→ **Stated task**
Recast the stretch of the records from the very start through the line containing "landscape: landscape -> languages" as a numbered list, leaving out any blank lines.

** Begin Provided data **

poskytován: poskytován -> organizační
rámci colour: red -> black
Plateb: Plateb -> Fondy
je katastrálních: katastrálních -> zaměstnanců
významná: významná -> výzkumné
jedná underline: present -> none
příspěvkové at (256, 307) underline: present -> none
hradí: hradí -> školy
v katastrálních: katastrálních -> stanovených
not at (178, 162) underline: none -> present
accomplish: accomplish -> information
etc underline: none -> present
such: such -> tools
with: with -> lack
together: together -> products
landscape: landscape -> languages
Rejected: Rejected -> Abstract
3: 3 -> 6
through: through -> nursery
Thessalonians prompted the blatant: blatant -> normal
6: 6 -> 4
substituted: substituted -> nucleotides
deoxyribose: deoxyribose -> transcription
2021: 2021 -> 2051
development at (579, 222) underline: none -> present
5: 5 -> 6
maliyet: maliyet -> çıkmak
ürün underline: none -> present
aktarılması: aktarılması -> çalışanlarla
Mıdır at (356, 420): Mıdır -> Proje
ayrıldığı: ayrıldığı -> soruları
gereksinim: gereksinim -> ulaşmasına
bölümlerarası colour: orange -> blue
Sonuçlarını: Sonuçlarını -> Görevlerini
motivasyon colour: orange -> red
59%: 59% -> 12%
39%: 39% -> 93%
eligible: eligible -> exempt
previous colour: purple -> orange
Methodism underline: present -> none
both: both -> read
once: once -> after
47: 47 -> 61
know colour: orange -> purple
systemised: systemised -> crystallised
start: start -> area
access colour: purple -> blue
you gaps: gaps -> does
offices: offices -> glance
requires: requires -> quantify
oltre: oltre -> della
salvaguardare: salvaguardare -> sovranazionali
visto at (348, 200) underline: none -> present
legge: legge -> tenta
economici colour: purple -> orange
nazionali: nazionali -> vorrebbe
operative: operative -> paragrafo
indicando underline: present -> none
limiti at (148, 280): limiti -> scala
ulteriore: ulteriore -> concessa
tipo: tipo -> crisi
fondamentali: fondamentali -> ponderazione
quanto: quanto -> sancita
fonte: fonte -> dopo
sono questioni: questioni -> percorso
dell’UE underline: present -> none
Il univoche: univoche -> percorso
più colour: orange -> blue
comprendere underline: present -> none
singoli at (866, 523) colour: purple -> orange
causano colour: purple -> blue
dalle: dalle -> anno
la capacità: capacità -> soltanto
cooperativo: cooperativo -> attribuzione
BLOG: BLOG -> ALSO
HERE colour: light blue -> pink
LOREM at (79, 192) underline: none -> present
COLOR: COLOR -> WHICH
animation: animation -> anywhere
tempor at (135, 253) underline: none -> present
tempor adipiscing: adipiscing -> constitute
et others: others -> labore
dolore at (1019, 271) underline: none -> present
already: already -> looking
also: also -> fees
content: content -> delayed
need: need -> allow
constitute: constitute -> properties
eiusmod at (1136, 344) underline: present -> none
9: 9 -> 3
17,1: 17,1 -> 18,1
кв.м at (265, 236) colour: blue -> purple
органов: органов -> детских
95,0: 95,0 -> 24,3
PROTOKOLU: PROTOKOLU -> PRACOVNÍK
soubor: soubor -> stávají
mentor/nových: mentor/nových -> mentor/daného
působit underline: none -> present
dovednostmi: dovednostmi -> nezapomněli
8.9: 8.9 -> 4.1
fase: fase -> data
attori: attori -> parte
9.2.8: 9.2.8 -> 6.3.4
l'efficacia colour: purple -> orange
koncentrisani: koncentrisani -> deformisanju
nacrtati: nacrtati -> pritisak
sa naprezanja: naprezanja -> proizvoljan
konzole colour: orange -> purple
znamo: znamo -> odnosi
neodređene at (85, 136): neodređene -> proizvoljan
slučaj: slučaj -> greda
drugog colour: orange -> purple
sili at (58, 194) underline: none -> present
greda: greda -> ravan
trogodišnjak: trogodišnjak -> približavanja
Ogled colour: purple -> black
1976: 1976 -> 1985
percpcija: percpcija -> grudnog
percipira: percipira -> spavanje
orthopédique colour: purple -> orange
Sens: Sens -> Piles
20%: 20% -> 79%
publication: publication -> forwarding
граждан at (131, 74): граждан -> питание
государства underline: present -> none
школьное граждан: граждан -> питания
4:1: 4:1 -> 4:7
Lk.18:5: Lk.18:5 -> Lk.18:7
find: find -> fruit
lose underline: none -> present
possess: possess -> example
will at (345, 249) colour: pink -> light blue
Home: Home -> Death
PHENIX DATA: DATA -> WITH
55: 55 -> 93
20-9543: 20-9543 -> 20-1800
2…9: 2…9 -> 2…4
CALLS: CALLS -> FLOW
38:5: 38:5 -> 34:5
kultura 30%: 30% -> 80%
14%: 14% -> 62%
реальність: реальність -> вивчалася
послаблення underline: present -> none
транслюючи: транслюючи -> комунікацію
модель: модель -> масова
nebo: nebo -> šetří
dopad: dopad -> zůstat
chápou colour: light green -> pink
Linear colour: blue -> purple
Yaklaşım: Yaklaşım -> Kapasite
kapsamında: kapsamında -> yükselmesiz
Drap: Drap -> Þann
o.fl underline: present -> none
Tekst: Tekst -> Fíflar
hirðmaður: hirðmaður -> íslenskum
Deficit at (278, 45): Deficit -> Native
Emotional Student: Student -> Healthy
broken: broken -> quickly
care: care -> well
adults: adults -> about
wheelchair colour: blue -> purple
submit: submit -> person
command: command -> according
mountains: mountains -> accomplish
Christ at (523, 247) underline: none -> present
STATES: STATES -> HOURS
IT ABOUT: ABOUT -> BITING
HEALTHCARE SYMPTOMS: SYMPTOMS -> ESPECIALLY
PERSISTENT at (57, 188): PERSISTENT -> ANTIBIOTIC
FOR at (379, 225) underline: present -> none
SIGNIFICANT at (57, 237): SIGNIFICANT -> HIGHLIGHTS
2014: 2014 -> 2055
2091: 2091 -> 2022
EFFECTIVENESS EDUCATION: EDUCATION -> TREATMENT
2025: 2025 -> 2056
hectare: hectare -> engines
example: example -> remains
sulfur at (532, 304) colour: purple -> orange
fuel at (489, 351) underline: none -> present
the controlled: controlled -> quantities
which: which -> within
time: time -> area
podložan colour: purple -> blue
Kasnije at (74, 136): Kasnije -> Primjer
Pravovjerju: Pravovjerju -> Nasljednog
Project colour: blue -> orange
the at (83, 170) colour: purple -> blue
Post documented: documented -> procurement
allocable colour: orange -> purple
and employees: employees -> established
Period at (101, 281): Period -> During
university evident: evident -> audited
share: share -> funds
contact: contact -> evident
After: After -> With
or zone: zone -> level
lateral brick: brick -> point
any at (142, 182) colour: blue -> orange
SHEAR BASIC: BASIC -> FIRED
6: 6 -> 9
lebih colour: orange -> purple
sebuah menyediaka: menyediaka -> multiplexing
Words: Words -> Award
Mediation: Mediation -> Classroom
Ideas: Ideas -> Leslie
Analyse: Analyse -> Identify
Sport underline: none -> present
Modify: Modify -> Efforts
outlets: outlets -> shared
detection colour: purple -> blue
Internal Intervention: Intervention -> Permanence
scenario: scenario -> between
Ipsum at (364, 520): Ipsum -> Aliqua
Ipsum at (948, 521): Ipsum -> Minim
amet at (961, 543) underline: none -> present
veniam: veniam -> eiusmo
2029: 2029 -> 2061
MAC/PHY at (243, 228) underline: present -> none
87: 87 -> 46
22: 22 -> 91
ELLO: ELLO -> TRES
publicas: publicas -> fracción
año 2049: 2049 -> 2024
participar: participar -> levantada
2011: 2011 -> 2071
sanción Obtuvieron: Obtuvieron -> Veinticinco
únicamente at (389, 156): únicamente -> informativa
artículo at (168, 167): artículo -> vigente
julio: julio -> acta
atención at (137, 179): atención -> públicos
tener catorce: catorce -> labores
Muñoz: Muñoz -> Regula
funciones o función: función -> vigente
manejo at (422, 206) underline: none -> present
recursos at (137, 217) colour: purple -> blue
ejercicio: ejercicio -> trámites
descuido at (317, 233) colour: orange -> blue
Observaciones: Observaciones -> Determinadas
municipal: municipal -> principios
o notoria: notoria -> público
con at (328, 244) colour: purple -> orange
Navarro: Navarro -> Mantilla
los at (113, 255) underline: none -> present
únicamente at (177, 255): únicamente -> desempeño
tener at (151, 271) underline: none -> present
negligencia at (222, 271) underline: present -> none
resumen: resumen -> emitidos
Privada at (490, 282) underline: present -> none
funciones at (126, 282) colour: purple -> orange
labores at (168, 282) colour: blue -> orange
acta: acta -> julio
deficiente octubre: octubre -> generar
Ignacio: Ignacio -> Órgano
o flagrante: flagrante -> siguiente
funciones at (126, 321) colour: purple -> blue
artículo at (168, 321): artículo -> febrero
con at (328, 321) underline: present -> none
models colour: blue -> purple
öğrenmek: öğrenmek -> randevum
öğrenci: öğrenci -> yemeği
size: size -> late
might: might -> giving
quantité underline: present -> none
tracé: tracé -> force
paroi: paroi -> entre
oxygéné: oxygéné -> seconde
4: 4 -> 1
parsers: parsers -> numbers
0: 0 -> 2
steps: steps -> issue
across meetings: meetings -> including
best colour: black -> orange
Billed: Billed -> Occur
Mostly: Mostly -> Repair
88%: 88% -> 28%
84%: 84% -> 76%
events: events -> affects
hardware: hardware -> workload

** End Provided data **

→ **The completed task**
1. poskytován: poskytován -> organizační
2. rámci colour: red -> black
3. Plateb: Plateb -> Fondy
4. je katastrálních: katastrálních -> zaměstnanců
5. významná: významná -> výzkumné
6. jedná underline: present -> none
7. příspěvkové at (256, 307) underline: present -> none
8. hradí: hradí -> školy
9. v katastrálních: katastrálních -> stanovených
10. not at (178, 162) underline: none -> present
11. accomplish: accomplish -> information
12. etc underline: none -> present
13. such: such -> tools
14. with: with -> lack
15. together: together -> products
16. landscape: landscape -> languages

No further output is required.